Monday, 30 June 2014

The Crossing

Destiny is a fickle thing.  Just when you’re convinced that you’re living under a dark curse, it turns out that all the bad things happening to you are actually sparing you greater troubles.  Thus began our first multi-day crossing of the Bay of Biscay.

As we approached the meeting point we had set with our friends making the crossing with us, we realized that our vhf marine radio was not working.  After a few telephone calls, we agreed that it would be folly to try to head out without the means to contact each other (or emergency services) and so we called our electrician and re-routed to a nearby port to look at the problem.  Our friends were on a schedule and had to go on without us.

After 2 days, the problem was solved and the weather looked pretty good so we decided to go ahead and cross to Bilbao by ourselves.  After meeting up, we learned that they had a much rougher crossing than we did, and if we had been with them, we probably would have been traumatized. 

As it was, we were none too happy.  We agreed that we would never, ever do something so stupid again.  It’s too stressful, too tiring, and no fun!  Why on earth are we doing this to ourselves?  Then there were moments of grace:  the first day was gorgeous and we were sailing wing-and-wing from morning to sunset on a flat sea, the sky was full of shooting stars, the ocean turned a deep royal blue as we moved into 2000 meters of water, and the next morning, dolphins came to play with us.

First night jitters
Off to a great start

Sailing wing and wing most of the first day on a flat sea.

Our at-sea berth with lee cloths to prevent rolling out: 2 hours in, 2 hours out, repeat.

Neptune's greeting committee

But the weather worsened and we hit an 18-hour period of 20-25 knot winds and swell hitting us a-beam.  The motion was uncomfortable and no rest was possible.  We didn’t trust the pilot in those conditions (wrongly, I think) and so we steered for about 40 hours straight, including a pitch-black night with no visual reference other than the dim red glow of the compass. 

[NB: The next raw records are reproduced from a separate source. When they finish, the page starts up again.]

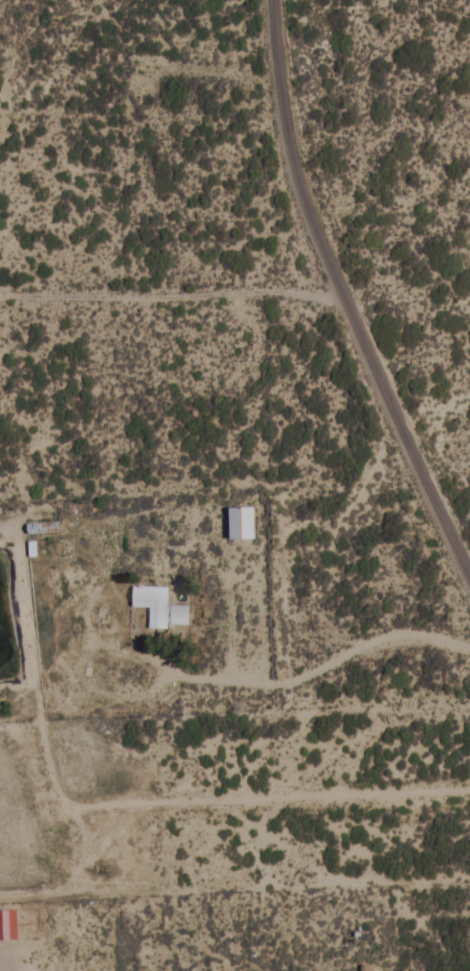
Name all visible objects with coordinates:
road: (150, 21)
road: (331, 296)
building: (243, 524)
building: (37, 529)
building: (153, 606)
building: (8, 926)

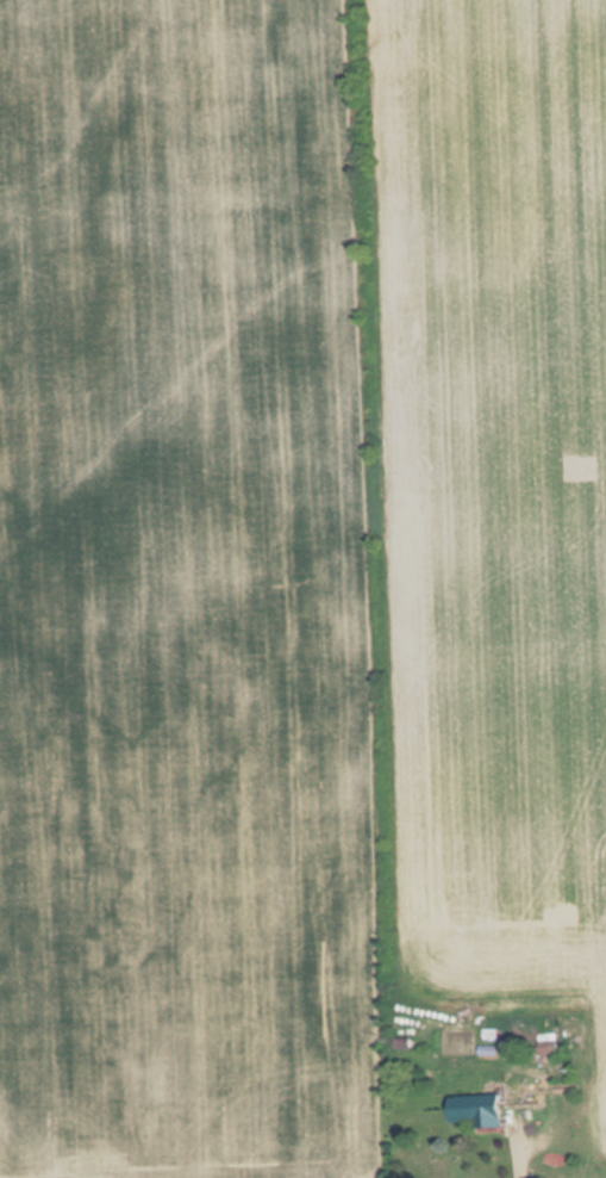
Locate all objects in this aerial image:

When we were 50 miles off the coast of Bilbao, the wind died down and it began sprinkling.   The sky roared with thunder and lightning lit up the sky as far as we could see along the coast.  Late in the evening, we saw a strange tubular cloud develop in front of our eyes like a tornado turned on its side.  I quickly ran below to look at cloud pictures in our marine atlas but couldn’t identify it.  I suppose it is caused from northerly winds laden with humidity hitting the mountains and being lifted up, condensing, sinking and getting re-hit by northerly winds, creating a roll.  Once the roll gets heavy enough, it takes on a life of its own and rolls "downhill" with a wind shear.  Or not.  Will look it up later...

While the wind was from behind, this thing was moving towards us, very quickly.  We didn’t know what it was but were certain that we didn’t want to have any sail up when it hit.  We briefly thought about trying to sail around it or run away, but it was too large and moving too fast.  We decided the best strategy would be to charge at it perpendicularly to pass under and out as quickly as possible. 

The not-so welcoming site over the north coast of Spain.
Under the cloud roll, the winds rose to 35 knots and the rain pelted down but the winds were in the nose and there was no swell, so it actually wasn’t so bad.  A few minutes later, a second roll hit but it was less structured than the first and the winds lighter.  After those few harrowing minutes, things calmed down to what a friend calls “dog breath weather” … warm, humid, and un-breathable.  We motored through the rest of the night in relative calm with light steady rain and a pink and yellow lightning display dancing along the coast but without any strikes in the area.  We finally decided we could trust the pilot to steer, which allowed us to get some much needed rest for the final leg of the journey.  The industrial harbor of Bilbao appeared at dawn and those red and green channel lights were the most beautiful sight we’d seen in a long time.

Bilbao harbor entrance after a rough night.

Post-crossing dry out and nap.
With a few days behind us now, and several hours of psycho-therapy with our friend who has a couple of solo trans-Atlantic crossings under his belt, we've decided it wasn't so bad after all and that we're now better prepared to tackle those rought spots that frighten us.  But being capable of doing something and actually wanting to do it are not the same thing.  We'll revisit this theme again soon, I suspect.